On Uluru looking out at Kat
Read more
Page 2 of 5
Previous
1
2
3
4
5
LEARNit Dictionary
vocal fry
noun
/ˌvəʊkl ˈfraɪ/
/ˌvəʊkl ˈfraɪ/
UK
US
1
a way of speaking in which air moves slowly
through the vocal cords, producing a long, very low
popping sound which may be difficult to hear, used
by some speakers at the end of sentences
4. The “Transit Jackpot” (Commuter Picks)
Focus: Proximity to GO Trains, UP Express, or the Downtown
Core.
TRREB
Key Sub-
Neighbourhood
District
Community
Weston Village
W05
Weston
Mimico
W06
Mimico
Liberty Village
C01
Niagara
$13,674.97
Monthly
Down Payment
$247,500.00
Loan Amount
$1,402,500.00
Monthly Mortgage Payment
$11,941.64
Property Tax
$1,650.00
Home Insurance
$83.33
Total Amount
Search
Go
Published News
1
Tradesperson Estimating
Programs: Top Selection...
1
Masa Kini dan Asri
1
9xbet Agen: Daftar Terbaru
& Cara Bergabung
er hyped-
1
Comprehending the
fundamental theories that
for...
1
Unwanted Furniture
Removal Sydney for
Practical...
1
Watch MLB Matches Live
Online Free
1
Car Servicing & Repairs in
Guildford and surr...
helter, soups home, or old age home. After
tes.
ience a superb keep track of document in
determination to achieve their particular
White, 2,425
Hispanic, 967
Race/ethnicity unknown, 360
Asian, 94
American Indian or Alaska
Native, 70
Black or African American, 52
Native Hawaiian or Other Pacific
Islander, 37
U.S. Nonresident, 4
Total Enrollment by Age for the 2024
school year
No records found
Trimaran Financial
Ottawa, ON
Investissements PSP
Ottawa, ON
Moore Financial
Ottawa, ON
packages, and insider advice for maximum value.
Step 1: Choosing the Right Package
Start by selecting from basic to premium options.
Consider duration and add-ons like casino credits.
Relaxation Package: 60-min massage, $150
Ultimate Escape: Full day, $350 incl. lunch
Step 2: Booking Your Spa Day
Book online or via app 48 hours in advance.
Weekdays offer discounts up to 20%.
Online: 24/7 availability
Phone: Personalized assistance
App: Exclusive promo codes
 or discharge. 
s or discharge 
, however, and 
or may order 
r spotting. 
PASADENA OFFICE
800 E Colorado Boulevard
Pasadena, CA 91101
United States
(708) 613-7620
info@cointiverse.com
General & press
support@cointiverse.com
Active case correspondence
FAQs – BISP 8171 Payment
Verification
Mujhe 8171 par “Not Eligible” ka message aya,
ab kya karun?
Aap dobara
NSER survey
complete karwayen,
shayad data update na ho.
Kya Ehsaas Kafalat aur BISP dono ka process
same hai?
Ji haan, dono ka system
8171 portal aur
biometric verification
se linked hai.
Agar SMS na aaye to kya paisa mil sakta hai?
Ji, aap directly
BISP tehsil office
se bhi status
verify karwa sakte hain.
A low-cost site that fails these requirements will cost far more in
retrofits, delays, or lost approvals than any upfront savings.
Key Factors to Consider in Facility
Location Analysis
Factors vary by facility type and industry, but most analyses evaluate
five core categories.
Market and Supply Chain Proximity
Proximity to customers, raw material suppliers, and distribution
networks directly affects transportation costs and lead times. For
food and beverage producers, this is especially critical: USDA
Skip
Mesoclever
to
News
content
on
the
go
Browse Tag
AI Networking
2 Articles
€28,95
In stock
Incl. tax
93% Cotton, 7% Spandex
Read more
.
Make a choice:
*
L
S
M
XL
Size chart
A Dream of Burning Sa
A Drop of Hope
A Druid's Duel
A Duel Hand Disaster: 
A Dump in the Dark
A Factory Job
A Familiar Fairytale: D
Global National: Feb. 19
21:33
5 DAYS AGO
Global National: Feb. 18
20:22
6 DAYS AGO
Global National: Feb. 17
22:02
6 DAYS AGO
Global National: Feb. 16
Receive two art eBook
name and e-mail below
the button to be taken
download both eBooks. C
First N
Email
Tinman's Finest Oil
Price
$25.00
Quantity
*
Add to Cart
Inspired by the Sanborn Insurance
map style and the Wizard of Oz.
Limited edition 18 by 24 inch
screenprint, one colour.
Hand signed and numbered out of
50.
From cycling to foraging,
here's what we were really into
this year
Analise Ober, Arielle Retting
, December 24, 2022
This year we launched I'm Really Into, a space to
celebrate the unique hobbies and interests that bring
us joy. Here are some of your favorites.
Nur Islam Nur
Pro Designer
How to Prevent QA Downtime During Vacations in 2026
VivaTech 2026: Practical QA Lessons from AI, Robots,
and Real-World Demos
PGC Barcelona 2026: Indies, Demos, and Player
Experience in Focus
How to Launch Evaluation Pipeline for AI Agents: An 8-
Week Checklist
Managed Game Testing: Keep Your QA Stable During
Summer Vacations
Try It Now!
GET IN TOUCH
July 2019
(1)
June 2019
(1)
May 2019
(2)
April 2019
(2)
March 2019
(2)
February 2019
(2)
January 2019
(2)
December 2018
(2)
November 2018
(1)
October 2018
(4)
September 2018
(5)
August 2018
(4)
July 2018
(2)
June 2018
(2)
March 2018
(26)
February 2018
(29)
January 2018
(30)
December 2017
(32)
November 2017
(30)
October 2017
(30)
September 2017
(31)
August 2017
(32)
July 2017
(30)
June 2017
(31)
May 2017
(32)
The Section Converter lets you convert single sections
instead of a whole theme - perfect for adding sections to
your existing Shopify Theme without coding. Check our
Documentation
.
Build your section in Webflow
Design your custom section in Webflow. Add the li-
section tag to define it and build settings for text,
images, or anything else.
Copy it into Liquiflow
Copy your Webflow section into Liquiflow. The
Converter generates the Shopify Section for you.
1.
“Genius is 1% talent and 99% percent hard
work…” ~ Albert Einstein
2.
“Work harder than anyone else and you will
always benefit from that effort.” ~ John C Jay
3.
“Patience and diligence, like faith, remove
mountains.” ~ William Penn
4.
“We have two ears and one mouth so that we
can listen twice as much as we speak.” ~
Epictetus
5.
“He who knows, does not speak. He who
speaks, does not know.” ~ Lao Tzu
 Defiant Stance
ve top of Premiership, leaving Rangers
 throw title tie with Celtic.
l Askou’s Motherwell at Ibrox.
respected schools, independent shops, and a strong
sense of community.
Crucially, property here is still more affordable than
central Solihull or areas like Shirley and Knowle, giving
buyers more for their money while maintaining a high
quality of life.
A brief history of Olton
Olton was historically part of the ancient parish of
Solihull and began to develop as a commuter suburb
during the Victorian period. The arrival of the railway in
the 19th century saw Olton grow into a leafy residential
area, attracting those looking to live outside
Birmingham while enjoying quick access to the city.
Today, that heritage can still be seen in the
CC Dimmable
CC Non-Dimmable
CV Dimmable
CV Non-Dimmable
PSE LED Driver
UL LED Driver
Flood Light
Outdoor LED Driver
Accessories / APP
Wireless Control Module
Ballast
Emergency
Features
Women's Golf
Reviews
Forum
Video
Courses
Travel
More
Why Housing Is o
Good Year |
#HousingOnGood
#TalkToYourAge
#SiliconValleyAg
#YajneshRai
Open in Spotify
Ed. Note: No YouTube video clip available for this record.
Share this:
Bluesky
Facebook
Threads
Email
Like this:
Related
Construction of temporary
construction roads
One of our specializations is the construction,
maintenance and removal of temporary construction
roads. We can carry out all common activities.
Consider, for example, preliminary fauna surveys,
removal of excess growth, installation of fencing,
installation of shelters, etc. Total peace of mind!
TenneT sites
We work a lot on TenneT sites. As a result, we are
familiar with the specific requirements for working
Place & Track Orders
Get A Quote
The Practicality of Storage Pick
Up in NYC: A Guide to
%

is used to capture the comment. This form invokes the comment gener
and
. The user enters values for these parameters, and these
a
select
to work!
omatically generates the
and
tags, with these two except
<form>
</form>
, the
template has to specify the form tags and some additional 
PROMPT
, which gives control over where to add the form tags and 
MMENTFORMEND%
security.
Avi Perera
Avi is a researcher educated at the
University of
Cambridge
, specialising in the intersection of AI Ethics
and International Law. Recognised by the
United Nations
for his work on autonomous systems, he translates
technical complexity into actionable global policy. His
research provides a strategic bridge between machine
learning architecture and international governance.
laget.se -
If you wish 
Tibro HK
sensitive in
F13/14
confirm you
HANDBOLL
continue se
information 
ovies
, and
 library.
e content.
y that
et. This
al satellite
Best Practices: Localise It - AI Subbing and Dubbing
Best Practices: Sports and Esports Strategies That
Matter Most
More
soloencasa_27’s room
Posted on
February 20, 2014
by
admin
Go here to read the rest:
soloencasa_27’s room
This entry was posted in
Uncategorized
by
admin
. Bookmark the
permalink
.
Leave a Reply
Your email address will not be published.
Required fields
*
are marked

+===+

_WHAT TO WORK ON_
Pull every line that holds the string "Insurance" out of the records.

_TASK RESULT_
Home Insurance
Inspired by the Sanborn Insurance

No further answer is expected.